No hubo más discusión. Clara no esperaba ninguna. Tomó la mano de Eliana entre las suyas—dedos entrelazados como si sellaran un pacto—y la guió hacia la salida, sorteando mesas y cuerpos sudorosos con una determinación que no admitía objeciones. El contraste al salir fue brutal: el aire nocturno de Madrid en verano golpeó sus pieles calientes como una bofetada, pero ninguna de las dos se detuvo. Clara ya tenía el teléfono en la mano, los dedos tecleando rápido en una app de reservas mientras caminaban hacia el Hotel Urso, a solo tres manzanas de distancia. Eliana la seguía, los tacones resonando contra el adoquinado, el corazón acelerado no solo por el esfuerzo, sino por la anticipación que le quemaba entre las piernas.

La habitación olía a limpio, a sábanas recién planchadas y a ese aroma químico de los ambientadores de lujo. Clara cerró la puerta de una patada, el clic del cerrojo sonando como un disparo en el silencio repentino. Antes de que Eliana pudiera reaccionar, ya estaba contra la pared, el cuerpo de Clara apretado contra el suyo, el aliento caliente y cargado de gin mezclándose con el suyo. No hubo preliminares dulces. Clara la agarró de la nuca, uñas hundiéndose en la carne mientras sus labios se estrellaban contra los de Eliana con una ferocidad que le robó el aire. La lengua de Clara era insistente, húmeda, explorando su boca como si buscara algo más que placer: dominio.

—Joder, qué rica estás —murmuró Clara contra sus labios, la voz ronca, mientras una de sus manos se deslizaba bajo el dobladillo del vestido de Eliana.

Los dedos de Clara encontraron el borde de sus bragas primero, el encaje negro ya húmedo al tacto. Eliana jadeó cuando Clara apretó, las yemas de los dedos hundiéndose en la carne de su trasero con una posesión que la hizo arquearse.

—Clara, espera— intentó decir, pero la palabra se convirtió en un gemido cuando Clara tiró del encaje hacia abajo con un movimiento brusco, dejando al descubierto su sexo depilado y brillante de excitación.

—No hay prisa —Clara mordisqueó su labio inferior—, pero no hay espera tampoco.

La llevó a la cama de un empujón, no con violencia, sino con una urgencia que no admitía demoras. Eliana cayó sobre el colchón, las sábanas frías contra su espalda desnuda cuando Clara le arrancó el vestido de un tirón, dejando solo los tacones negros y las bragas enredadas en un tobillo. Clara no se desvistió del todo. Se quitó el vestido con movimientos rápidos, dejando al descubierto un conjunto de lencería negra que apenas contenía sus pechos generosos y el vello oscuro y rizado entre sus muslos. Se subió sobre Eliana, las rodillas hundiéndose en el colchón a cada lado de sus caderas, el peso de su cuerpo presionando justo donde Eliana más lo necesitaba.

—Dime que lo quieres —exigió Clara, bajando la cabeza para lamer un pezón erecto, la lengua caliente y áspera.

Eliana arqueó la espalda, las uñas arañando las sábanas.

—Joder, sí, claro que lo quiero—.

No hubo más palabras.

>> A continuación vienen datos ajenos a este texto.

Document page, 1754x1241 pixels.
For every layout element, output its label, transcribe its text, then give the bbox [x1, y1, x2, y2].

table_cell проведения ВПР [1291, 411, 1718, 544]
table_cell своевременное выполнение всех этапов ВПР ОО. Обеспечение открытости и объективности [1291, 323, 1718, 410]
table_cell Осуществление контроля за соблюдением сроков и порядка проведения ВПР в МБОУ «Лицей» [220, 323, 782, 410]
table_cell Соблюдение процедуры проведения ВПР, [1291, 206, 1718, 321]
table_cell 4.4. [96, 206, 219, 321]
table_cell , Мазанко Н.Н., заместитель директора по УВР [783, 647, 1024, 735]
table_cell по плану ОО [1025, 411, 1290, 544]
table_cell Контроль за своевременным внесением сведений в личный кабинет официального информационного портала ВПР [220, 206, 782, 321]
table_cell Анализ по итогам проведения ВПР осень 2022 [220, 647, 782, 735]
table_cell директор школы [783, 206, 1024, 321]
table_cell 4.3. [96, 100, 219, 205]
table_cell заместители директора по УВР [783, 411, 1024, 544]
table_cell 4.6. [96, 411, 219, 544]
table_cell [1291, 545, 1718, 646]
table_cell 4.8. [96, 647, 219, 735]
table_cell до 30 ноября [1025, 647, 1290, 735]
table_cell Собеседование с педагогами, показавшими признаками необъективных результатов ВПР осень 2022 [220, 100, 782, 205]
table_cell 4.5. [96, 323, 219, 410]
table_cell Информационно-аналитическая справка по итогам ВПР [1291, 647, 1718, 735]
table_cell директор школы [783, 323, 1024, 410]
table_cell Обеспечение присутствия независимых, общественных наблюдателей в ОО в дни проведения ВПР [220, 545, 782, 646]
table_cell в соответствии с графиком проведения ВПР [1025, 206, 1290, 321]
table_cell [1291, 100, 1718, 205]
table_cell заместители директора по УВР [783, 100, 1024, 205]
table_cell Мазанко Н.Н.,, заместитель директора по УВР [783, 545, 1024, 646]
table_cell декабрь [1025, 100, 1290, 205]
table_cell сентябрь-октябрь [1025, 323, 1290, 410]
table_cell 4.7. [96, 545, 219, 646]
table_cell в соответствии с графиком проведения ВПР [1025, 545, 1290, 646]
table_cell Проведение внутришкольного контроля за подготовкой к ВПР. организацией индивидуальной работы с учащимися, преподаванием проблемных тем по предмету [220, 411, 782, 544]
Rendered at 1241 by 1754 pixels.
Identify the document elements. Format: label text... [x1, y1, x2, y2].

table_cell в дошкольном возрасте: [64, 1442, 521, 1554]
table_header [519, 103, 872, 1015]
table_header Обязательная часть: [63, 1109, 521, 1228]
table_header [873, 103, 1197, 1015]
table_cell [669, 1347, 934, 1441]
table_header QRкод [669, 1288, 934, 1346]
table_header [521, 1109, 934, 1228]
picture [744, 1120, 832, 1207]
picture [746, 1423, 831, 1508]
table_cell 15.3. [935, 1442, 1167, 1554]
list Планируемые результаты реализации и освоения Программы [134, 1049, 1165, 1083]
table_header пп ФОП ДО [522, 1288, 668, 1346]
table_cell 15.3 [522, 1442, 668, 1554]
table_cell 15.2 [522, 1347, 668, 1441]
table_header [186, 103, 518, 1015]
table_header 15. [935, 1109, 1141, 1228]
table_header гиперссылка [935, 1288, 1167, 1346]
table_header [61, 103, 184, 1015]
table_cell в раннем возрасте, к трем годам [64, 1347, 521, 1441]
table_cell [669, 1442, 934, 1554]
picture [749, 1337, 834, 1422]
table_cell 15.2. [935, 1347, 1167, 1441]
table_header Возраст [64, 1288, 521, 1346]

Clara bajó la cabeza, los labios rozando el vientre de Eliana, la nariz inhalando el aroma acre de su excitación antes de que su lengua encontrara el clítoris hinchado. Eliana gritó, las caderas levantándose del colchón cuando Clara la lamió de abajo hacia arriba, lenta, deliberada, como si estuviera saboreando un vino caro. Los dedos de Clara se hundieron en sus muslos, manteniéndola abierta, expuesta, mientras su boca trabajaba sin piedad.

—Vas a correrte en mi boca, zorra —murmuró Clara contra su sexo, el aliento caliente haciendo que Eliana se retorciera—. Y luego lo harás otra vez.